Records to use -
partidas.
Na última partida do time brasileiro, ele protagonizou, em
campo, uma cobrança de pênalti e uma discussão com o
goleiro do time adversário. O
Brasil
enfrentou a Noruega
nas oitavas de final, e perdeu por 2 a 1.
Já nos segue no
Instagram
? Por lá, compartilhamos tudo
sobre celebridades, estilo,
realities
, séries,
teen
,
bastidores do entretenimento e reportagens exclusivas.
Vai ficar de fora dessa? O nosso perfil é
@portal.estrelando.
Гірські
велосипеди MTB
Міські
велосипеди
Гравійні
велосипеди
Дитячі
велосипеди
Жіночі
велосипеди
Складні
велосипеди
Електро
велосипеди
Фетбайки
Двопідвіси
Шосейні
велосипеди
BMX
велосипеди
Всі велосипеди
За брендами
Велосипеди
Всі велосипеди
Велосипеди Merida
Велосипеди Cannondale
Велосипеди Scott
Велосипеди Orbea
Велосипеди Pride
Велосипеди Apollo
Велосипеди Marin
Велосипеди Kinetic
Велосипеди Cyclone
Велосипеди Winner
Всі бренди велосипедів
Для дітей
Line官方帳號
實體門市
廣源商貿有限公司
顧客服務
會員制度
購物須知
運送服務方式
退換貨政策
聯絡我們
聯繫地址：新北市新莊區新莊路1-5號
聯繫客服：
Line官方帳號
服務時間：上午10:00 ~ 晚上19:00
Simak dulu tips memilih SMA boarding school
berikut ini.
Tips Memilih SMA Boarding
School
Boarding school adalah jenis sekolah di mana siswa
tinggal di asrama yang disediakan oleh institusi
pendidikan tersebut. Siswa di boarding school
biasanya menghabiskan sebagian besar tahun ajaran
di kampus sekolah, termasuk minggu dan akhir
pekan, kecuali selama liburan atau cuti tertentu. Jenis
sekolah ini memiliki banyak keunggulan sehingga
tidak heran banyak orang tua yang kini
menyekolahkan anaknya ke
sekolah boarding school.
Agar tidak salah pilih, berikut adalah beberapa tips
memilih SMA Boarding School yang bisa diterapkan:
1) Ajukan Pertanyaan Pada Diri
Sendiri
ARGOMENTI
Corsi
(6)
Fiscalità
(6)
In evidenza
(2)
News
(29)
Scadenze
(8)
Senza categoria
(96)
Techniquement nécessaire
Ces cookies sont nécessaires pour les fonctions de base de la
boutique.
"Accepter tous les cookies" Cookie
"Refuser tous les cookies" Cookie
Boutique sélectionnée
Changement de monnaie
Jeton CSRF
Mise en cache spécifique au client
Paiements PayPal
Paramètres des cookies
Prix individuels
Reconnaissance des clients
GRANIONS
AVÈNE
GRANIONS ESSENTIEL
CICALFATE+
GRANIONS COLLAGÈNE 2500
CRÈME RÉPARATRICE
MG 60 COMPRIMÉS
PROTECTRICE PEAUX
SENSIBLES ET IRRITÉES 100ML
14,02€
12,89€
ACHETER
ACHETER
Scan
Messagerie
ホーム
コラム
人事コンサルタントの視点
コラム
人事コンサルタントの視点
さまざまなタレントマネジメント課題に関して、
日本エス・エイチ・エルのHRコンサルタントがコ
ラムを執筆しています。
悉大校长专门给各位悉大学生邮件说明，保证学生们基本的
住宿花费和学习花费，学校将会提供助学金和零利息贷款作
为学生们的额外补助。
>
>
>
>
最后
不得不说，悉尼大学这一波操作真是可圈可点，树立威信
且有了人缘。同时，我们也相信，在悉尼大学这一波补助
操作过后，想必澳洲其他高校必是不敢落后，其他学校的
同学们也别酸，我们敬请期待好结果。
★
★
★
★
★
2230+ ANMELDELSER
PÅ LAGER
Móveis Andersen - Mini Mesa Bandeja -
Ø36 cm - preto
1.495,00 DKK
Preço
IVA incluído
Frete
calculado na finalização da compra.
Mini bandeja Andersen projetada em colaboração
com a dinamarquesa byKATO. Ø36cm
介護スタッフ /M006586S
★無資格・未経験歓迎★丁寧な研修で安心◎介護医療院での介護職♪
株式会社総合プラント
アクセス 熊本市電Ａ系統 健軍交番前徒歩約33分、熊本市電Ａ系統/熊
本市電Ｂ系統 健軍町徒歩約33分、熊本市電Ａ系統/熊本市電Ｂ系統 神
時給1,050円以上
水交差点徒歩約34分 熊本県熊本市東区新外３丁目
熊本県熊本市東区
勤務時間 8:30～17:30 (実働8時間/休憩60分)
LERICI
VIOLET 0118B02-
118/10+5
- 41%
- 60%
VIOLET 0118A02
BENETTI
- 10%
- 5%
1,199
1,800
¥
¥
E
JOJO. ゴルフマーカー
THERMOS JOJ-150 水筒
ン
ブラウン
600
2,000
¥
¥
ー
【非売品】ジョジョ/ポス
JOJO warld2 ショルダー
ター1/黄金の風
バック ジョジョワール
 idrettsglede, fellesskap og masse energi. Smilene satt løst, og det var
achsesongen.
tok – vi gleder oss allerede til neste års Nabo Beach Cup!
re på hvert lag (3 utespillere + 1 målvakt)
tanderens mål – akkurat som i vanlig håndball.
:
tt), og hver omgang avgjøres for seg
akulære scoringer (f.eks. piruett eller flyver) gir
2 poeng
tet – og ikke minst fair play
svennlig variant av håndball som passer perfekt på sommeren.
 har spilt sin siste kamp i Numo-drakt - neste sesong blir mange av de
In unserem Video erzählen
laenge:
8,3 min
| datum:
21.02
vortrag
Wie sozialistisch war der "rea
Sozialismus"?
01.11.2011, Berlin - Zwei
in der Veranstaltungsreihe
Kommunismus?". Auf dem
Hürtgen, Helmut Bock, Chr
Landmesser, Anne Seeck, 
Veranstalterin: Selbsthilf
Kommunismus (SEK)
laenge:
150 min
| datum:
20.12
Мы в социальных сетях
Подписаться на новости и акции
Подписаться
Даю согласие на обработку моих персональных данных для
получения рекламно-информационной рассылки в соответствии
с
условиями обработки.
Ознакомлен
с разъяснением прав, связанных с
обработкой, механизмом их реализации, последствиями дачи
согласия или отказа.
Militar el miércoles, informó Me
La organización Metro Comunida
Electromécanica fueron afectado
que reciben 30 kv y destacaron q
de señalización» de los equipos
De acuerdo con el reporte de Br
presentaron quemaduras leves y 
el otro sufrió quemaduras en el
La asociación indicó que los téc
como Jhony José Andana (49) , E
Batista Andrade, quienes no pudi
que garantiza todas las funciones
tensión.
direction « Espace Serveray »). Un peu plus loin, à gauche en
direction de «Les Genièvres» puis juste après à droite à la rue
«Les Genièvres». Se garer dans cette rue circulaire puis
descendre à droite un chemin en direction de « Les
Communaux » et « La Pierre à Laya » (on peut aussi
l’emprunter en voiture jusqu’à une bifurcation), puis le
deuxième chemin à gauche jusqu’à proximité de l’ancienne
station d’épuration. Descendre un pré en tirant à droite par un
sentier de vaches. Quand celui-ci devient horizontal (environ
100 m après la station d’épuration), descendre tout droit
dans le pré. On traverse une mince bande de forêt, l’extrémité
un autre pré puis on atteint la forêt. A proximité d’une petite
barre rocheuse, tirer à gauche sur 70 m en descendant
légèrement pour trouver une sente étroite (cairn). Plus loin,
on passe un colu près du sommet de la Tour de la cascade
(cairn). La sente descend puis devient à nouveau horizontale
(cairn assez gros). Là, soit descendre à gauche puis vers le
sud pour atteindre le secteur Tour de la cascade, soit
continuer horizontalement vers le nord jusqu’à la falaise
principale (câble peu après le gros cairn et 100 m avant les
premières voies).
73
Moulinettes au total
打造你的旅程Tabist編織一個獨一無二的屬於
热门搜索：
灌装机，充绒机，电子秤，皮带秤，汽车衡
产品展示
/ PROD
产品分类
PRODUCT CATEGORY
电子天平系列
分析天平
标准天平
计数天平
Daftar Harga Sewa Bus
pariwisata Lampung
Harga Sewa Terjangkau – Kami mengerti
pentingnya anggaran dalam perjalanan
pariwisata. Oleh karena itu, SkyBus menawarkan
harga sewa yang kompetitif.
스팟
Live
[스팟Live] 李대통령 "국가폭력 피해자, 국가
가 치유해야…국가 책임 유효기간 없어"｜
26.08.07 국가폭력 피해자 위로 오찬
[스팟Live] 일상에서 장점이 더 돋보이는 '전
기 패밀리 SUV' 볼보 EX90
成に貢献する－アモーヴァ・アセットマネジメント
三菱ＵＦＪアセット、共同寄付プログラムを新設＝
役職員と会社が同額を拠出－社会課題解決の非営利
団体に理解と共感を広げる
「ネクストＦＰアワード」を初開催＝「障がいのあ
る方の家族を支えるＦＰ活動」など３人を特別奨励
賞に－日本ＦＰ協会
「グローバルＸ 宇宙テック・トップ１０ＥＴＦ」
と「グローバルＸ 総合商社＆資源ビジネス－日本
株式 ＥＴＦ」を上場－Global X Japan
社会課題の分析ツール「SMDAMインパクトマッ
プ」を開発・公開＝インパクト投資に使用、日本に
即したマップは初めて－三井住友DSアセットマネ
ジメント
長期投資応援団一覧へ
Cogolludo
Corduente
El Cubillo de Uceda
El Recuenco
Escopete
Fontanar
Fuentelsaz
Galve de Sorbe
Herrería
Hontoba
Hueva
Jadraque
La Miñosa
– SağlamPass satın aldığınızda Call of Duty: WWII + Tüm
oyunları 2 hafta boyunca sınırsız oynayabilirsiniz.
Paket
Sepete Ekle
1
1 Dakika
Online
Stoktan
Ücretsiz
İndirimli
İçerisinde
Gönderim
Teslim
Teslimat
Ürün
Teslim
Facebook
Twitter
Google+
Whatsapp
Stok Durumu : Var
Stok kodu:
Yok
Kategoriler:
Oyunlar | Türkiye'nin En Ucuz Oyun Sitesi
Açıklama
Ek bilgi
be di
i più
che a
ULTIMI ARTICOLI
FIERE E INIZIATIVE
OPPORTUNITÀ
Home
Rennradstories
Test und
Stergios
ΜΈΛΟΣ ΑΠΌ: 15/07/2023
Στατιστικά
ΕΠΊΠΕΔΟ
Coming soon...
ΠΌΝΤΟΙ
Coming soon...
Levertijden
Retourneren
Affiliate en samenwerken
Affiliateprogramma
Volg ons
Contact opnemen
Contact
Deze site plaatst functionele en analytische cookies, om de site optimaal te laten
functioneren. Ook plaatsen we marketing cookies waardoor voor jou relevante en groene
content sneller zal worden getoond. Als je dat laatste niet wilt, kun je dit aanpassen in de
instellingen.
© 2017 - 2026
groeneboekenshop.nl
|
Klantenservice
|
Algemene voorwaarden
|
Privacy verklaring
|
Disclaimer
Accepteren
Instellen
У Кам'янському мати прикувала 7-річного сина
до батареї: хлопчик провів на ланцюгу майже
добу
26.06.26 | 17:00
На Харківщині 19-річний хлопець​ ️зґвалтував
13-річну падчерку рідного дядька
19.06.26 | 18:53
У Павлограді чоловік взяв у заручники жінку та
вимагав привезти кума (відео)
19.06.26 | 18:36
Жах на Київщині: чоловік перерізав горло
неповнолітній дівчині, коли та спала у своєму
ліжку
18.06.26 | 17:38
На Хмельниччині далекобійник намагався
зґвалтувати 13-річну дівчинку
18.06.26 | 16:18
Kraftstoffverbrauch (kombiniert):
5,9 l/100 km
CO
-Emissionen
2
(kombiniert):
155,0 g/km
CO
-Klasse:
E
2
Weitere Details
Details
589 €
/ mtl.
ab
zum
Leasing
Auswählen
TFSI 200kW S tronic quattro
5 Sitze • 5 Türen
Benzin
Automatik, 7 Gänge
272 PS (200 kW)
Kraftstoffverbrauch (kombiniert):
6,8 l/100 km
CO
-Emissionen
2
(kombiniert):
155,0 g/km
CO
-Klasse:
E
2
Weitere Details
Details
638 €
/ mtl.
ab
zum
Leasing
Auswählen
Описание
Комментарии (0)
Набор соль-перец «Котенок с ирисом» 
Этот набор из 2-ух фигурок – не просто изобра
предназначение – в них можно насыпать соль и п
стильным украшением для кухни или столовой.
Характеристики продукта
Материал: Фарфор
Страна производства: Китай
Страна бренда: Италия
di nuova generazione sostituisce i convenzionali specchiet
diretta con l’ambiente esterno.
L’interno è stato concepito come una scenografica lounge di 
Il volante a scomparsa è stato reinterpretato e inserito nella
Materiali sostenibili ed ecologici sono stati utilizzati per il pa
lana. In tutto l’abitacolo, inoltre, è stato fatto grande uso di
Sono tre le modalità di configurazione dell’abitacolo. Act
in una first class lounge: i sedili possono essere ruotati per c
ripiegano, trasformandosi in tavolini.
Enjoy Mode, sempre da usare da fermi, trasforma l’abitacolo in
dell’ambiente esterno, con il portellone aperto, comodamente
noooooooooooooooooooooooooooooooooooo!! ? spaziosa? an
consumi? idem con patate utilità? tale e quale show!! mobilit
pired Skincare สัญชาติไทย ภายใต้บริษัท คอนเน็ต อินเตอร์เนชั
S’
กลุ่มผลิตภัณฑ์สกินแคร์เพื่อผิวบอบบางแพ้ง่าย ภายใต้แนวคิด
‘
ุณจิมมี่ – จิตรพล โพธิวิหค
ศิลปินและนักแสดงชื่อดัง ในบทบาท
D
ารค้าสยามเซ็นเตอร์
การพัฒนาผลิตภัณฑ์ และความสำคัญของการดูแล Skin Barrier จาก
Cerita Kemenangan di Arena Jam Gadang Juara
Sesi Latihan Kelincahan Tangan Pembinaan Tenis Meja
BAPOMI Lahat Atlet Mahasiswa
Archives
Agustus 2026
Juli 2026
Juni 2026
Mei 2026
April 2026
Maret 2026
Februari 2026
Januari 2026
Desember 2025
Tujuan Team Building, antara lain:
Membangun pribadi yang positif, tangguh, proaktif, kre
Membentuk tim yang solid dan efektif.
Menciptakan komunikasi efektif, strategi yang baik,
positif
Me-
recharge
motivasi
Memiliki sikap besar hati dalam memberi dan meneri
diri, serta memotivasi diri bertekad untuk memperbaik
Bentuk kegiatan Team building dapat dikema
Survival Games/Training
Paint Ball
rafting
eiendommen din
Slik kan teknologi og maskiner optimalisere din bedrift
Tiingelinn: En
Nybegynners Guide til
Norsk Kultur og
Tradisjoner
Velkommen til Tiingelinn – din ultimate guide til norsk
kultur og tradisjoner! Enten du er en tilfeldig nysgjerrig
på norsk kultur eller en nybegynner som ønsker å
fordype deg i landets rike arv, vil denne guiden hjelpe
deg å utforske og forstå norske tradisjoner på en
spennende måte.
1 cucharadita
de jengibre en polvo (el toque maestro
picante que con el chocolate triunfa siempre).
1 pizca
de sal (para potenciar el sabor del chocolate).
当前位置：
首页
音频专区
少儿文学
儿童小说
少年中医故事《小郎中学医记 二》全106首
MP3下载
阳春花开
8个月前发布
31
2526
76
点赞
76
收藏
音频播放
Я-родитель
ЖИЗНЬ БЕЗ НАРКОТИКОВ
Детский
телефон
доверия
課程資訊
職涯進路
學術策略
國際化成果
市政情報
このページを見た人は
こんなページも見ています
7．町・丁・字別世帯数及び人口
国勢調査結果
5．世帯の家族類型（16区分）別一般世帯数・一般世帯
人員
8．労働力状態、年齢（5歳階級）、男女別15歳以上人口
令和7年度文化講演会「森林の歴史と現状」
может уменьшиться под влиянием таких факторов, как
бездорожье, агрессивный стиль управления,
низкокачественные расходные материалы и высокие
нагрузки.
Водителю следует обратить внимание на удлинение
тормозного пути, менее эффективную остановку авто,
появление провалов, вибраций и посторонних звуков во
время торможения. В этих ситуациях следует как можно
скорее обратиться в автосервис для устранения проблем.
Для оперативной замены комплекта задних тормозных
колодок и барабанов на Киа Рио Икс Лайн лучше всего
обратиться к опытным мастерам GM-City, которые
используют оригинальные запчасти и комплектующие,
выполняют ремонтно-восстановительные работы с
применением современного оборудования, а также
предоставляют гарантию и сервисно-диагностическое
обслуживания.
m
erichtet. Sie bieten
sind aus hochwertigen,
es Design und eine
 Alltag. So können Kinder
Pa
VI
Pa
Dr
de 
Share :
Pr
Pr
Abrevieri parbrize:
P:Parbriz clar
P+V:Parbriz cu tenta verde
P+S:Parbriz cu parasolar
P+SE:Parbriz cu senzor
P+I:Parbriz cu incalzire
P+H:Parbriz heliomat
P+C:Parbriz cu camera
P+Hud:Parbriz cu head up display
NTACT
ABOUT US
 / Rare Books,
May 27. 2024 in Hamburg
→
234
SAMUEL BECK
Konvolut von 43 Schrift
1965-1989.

Exercise brief - Among the lines of the data above, find those with the word "forêt" and show them.

Your response -
dans le pré. On traverse une mince bande de forêt, l’extrémité
un autre pré puis on atteint la forêt. A proximité d’une petite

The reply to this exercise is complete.